Entrepreneurs have what I like to think of as random brains. They can pull wildly disparate ideas and inspiration from the ether and they have an intuitive ability to apply those ideas in creative, imaginative ways. Their antennae are always twitching, tapping into everything around them, absorbing, synthesizing and storing what they discover for future use. It's an intuitive, holistic, improvisational right brain sort of thing.
If you're the kind of person who needs to connect the dots in a more linear, step-by-step fashion, and you had the chance to spend some time in an entrepreneur's brain, you'd likely find it messy and chaotic. You might even start looking for the exits. But entrepreneurs don't run from mess. They're comfortable with it. In fact, they embrace it. Many of them do their best work that way.
I gained a fascinating insight into the benefits that can flow when a random entrepreneurial brain embraces the mess (not to mention listened to a riveting personal story) when I watched Steve Jobs deliver his famous commencement speech to the students at Stanford University in 2005. You can watch it here.

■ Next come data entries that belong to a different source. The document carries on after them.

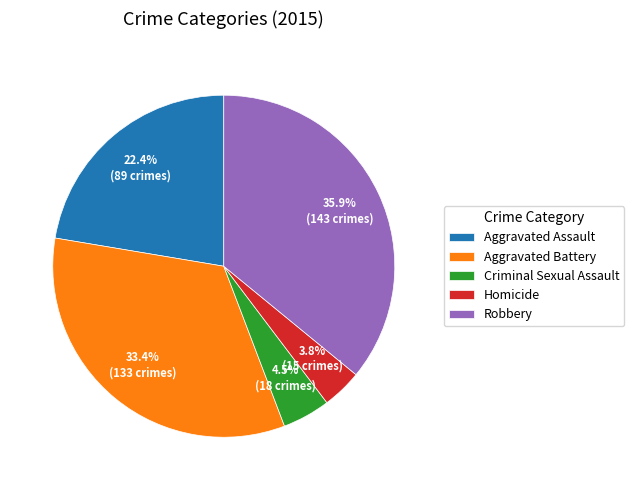

What percentage do Homicide and Robbery together represent?

39.7%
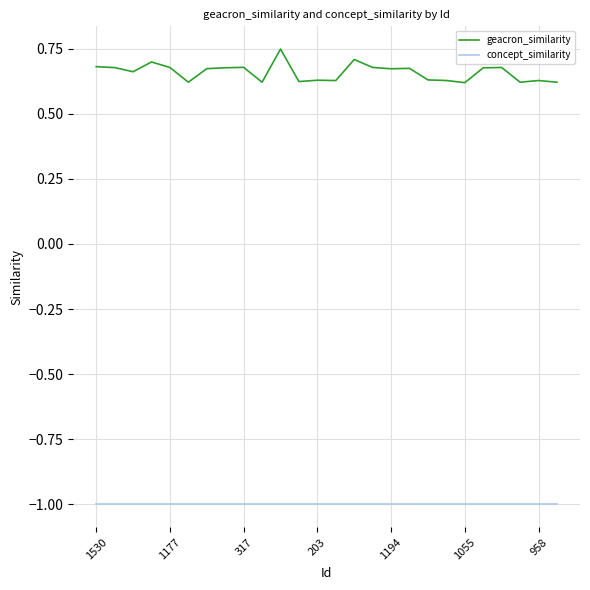

True or false: concept_similarity and geacron_similarity intersect in this chart.

False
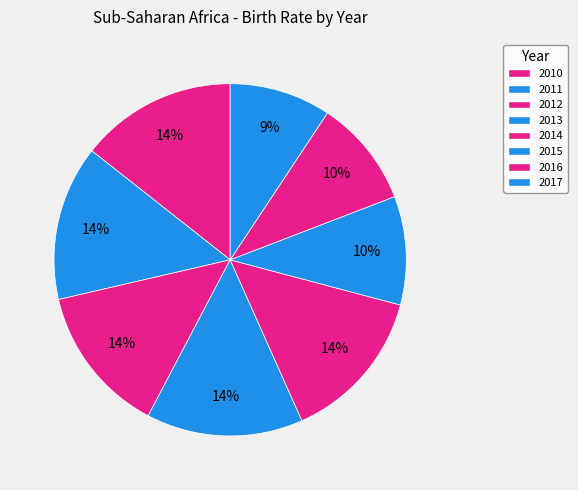

What is the smallest slice in the pie chart?

2017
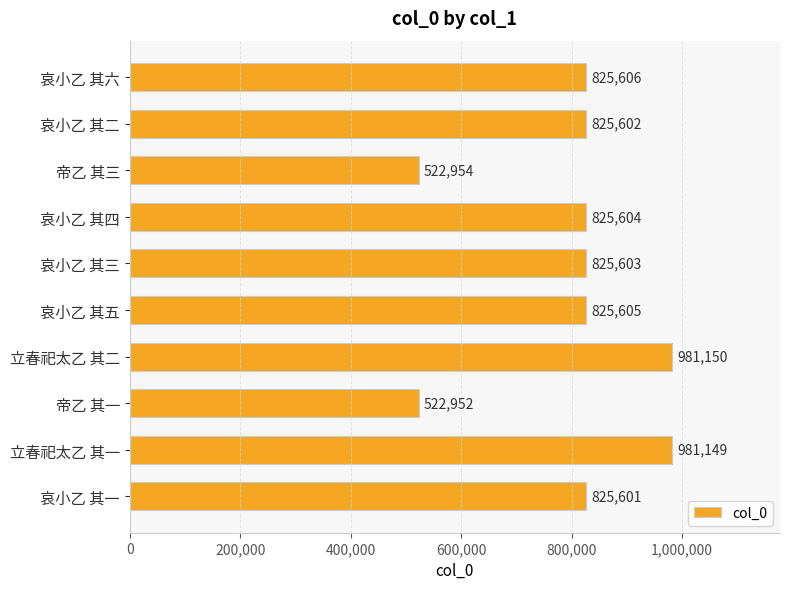

Rank the categories by value from highest to lowest.

立春祀太乙 其二, 立春祀太乙 其一, 哀小乙 其六, 哀小乙 其五, 哀小乙 其四, 哀小乙 其三, 哀小乙 其二, 哀小乙 其一, 帝乙 其三, 帝乙 其一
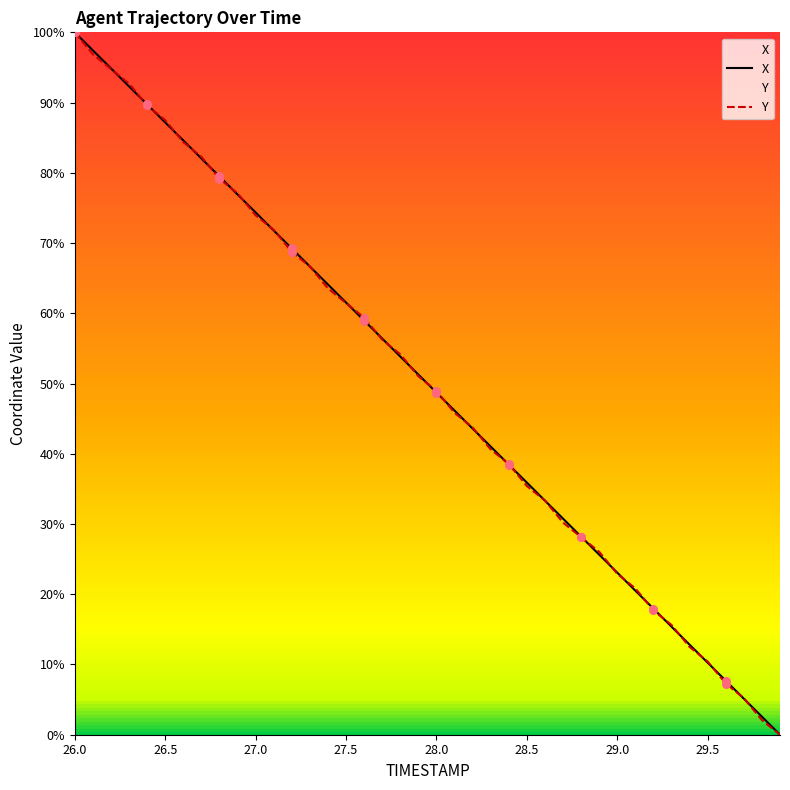

Which series contains the highest Y value?

X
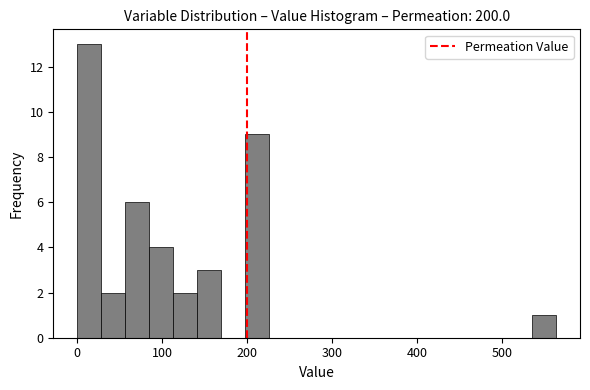

Read against the x-axis, roughly where is the centre of the tallest bar?

10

Jobs tells the students that he had no idea what he wanted to do with his life when he went to college, and no idea how college was going to help him figure it out. Six months in, failing to see the value of a college education, he dropped out, sleeping on the floor in friends' dorm rooms, walking seven miles across town once a week to get a good meal at the Hare Krishna temple. But freed from taking the required classes that didn't interest him, he attended others that did, and much of what he stumbled on simply by following his curiosity "turned out to be priceless later on". One such discovery was a course in calligraphy, which Jobs found fascinating. While nothing about that course held out any hope of practical application in his life, ten years later when he and Steve Wozniak were creating the first Macintosh computer, everything he learned in that class came back to him and he put that knowledge to use designing the first computer to feature beautiful typography.

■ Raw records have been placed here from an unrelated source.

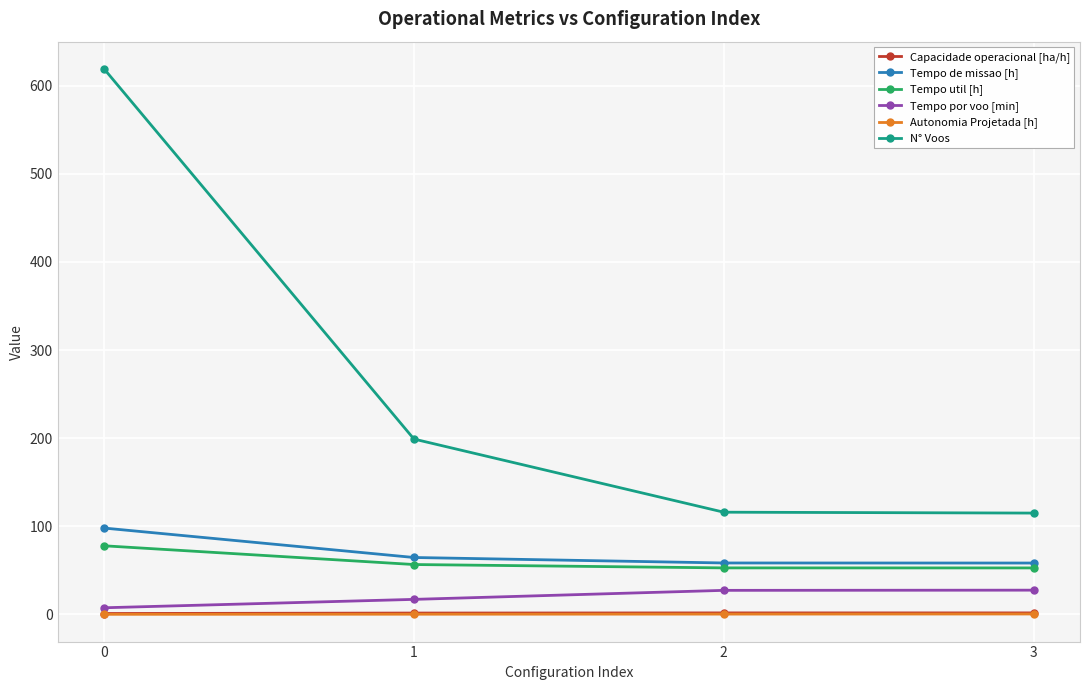

True or false: Tempo util [h] has a value of 22.9 at 3.

False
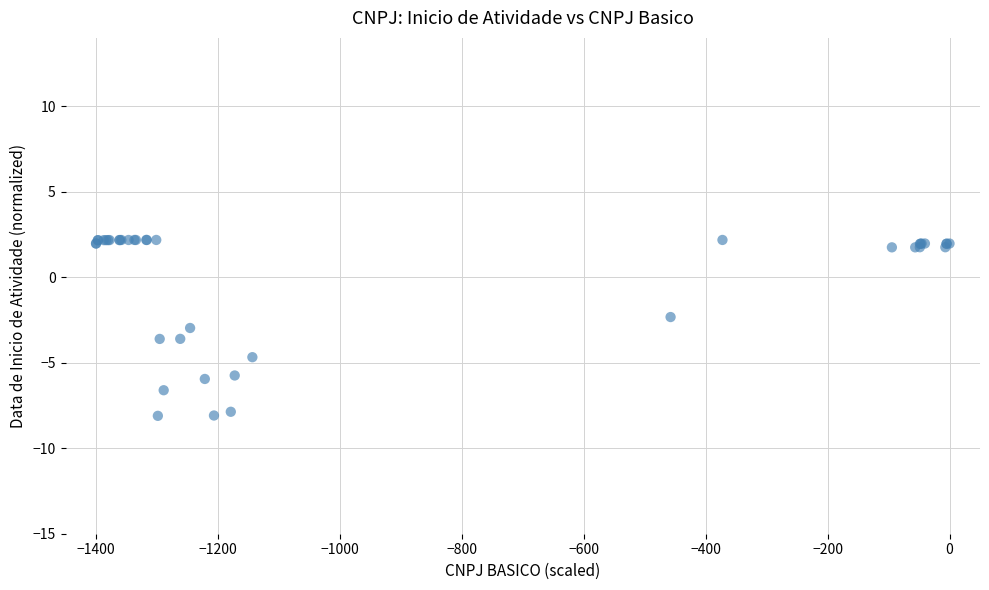

What Y value in the scatter plot is closest to -2?

-2.3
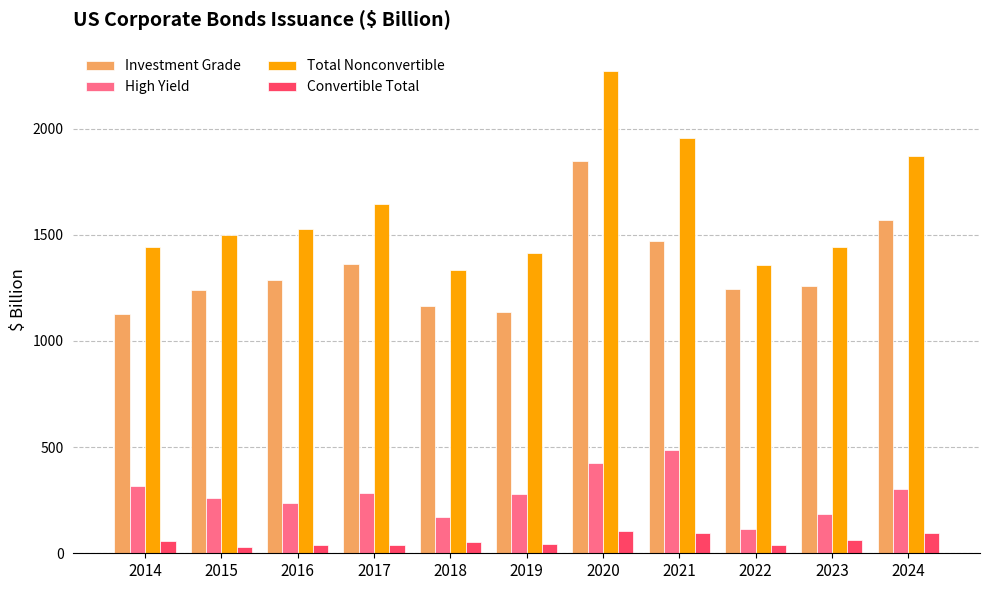

What is the difference between the highest and lowest values at 2022?

1321.3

I love that story because it's such a great example of how the random entrepreneurial brain works. It's also the story of someone who can live with mess, who intuitively trusts that the dots will eventually connect, and who creates his own luck by putting himself in the path of opportunity.

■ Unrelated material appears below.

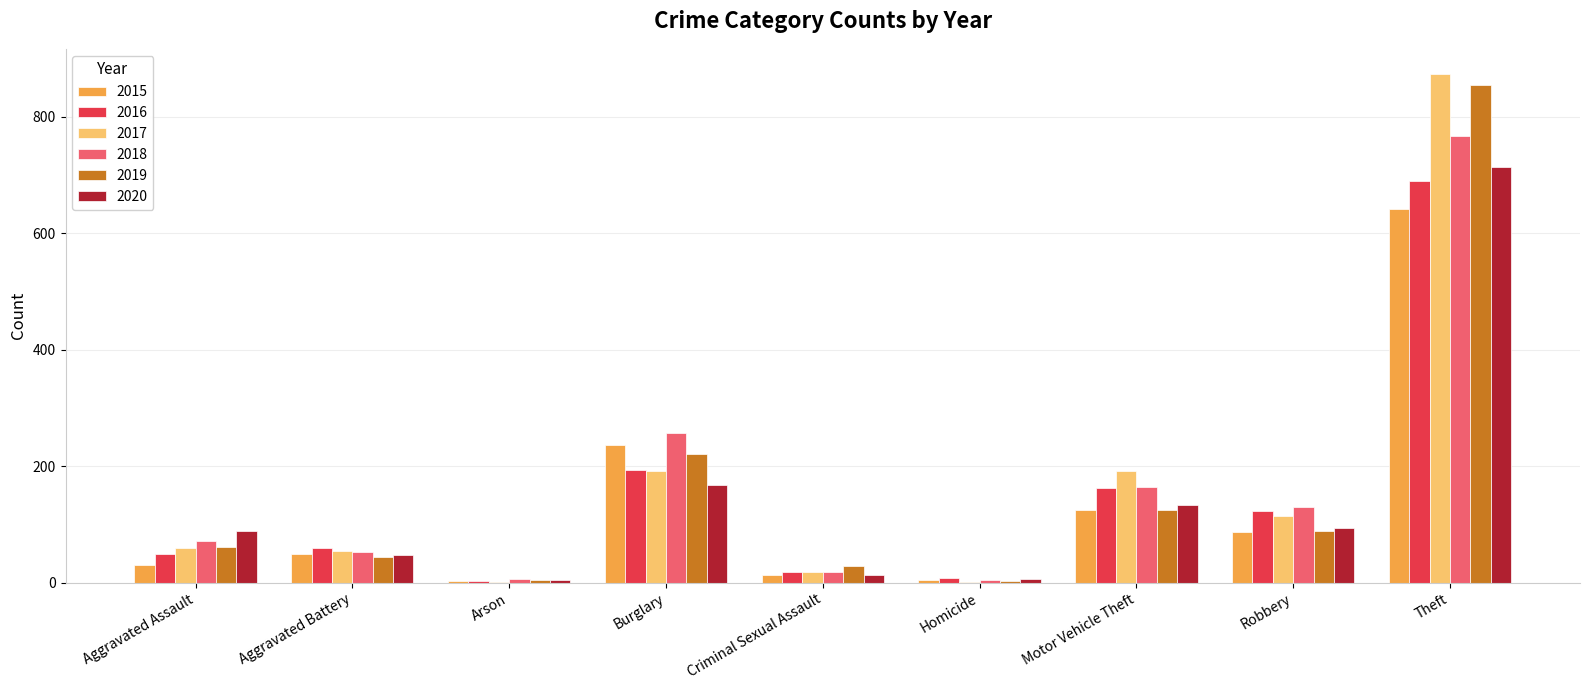

What is the sum of the 2018 values at Burglary and Aggravated Assault?

329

You can find another interesting story about how great entrepreneurs think here. The Inc.com article, by Leigh Buchanan, focuses on research conducted in 2001 by Saras Sarasvathy, a professor at the University of Virginia's Darden School of Business, on how some of America's most successful entrepreneurs handle business problems. Buchanan reports that Sarasvathy concluded entrepreneurs are brilliant improvisers who don't start out with concrete goals, but instead are constantly in motion figuring out how to tap into their strengths, resources, connections--whatever's at hand--to work out goals on the fly, "while creatively reacting to contingencies". Sarasvathy compares entrepreneurs to Iron Chefs, who are "at their best when presented with an assortment of motley ingredients and challenged to whip up whatever dish expediency and imagination suggest, while corporate leaders, by contrast, decide they're going to make Swedish meatballs, then proceed to shop, measure, and cook Swedish meatballs in the most efficient, cost-effective manner possible." It's not that entrepreneurs don't have goals, writes Buchanan, "only that those goals are broad and--like luggage--may shift during flight."
I love that analogy, too. I think I'm going to be referring to it a lot. So what about you? Are you an Iron Chef? Or a methodical measure-the-ingredients sort of person? And how important do you consider random thinking and a comfort level with controlled chaos to be if you plan to embrace the entrepreneurial lifestyle?